Task
Locate every line in the listing that contains the string "kihalhatnak" and copy each of those lines.

+++ Material provided +++

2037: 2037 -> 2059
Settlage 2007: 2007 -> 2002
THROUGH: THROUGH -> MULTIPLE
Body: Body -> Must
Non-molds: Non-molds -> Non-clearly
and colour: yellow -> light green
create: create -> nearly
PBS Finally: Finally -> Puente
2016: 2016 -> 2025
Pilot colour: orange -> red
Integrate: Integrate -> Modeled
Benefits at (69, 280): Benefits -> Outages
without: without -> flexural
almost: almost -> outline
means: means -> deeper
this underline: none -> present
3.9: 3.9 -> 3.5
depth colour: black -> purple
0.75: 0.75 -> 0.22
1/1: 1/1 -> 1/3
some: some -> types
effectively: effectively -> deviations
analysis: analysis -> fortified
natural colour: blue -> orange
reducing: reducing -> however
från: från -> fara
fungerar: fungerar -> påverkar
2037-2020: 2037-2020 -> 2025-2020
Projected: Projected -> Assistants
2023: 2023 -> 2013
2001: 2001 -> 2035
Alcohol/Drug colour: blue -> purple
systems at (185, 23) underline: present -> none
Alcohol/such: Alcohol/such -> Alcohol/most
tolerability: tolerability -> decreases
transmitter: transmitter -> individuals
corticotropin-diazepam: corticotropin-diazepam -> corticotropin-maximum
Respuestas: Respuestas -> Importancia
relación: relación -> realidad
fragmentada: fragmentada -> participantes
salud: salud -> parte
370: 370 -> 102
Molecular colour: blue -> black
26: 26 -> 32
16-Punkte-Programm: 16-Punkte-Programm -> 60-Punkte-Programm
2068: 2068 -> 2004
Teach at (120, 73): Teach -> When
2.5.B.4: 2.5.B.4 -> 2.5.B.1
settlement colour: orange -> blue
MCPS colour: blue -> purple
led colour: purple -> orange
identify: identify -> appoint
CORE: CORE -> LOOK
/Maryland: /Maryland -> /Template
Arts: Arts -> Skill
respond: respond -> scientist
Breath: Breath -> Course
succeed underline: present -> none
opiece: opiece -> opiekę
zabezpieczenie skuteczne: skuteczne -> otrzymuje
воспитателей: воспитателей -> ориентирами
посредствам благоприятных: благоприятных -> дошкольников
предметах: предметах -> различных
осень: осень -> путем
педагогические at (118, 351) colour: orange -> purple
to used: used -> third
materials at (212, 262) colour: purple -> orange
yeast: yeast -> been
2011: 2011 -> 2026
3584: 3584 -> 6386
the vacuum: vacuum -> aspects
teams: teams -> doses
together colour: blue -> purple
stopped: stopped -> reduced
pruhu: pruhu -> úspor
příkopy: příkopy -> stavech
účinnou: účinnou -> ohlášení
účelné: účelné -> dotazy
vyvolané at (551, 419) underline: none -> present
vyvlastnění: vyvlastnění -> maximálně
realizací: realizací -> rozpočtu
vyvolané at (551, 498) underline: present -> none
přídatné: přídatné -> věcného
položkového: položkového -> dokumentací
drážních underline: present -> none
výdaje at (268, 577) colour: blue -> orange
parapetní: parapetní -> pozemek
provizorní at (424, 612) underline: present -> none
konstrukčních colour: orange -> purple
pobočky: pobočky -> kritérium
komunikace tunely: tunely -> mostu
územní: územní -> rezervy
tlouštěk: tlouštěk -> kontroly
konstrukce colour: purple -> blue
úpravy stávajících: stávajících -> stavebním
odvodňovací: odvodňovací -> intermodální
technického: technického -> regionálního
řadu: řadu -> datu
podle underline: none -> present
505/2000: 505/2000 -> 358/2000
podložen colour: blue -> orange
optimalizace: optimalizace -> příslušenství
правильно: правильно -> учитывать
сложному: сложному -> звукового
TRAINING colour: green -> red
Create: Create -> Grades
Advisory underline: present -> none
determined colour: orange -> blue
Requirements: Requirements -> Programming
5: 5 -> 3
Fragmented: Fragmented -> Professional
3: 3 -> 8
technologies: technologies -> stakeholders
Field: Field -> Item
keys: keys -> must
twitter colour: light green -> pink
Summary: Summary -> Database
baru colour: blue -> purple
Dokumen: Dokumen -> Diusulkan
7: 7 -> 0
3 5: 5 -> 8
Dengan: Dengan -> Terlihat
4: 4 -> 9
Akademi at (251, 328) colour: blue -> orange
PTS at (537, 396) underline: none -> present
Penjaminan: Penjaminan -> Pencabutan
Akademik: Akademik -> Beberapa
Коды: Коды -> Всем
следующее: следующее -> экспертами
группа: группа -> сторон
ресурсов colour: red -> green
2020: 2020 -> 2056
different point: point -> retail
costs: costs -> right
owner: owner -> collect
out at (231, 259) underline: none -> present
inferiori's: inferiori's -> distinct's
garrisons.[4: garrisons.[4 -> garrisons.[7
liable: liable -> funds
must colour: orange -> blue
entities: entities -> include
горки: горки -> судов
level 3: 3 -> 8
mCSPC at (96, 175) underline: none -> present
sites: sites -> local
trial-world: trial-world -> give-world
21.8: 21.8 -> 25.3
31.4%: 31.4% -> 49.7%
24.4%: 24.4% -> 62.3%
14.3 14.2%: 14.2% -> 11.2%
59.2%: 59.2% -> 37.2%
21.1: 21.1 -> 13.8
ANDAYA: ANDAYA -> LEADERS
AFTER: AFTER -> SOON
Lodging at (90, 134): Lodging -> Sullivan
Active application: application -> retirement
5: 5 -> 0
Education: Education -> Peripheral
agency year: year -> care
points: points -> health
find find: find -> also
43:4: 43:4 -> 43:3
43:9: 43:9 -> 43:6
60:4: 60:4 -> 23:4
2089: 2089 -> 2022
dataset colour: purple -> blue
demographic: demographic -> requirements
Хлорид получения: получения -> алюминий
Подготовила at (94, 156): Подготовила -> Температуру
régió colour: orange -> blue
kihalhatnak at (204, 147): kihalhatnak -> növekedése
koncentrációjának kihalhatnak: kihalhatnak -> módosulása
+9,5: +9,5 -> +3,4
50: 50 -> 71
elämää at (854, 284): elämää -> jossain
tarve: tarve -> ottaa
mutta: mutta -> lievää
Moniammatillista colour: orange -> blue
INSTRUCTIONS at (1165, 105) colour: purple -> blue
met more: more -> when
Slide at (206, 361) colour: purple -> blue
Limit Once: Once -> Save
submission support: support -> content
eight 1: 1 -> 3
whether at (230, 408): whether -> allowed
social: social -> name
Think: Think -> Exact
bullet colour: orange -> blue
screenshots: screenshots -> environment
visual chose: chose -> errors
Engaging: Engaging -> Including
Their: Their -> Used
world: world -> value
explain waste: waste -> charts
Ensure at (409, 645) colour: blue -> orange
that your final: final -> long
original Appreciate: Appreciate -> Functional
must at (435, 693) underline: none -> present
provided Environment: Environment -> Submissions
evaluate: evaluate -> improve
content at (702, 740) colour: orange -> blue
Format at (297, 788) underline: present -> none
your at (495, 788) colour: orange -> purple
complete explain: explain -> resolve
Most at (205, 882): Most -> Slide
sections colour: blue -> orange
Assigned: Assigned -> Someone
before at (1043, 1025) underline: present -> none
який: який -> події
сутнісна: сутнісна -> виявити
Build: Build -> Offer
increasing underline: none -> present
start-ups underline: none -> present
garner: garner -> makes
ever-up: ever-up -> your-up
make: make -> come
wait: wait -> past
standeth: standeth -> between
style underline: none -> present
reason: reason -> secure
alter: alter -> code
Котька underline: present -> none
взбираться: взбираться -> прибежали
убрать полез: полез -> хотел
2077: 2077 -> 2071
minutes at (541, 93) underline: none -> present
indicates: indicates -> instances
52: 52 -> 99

+++

Reply to the exercise
kihalhatnak at (204, 147): kihalhatnak -> növekedése
koncentrációjának kihalhatnak: kihalhatnak -> módosulása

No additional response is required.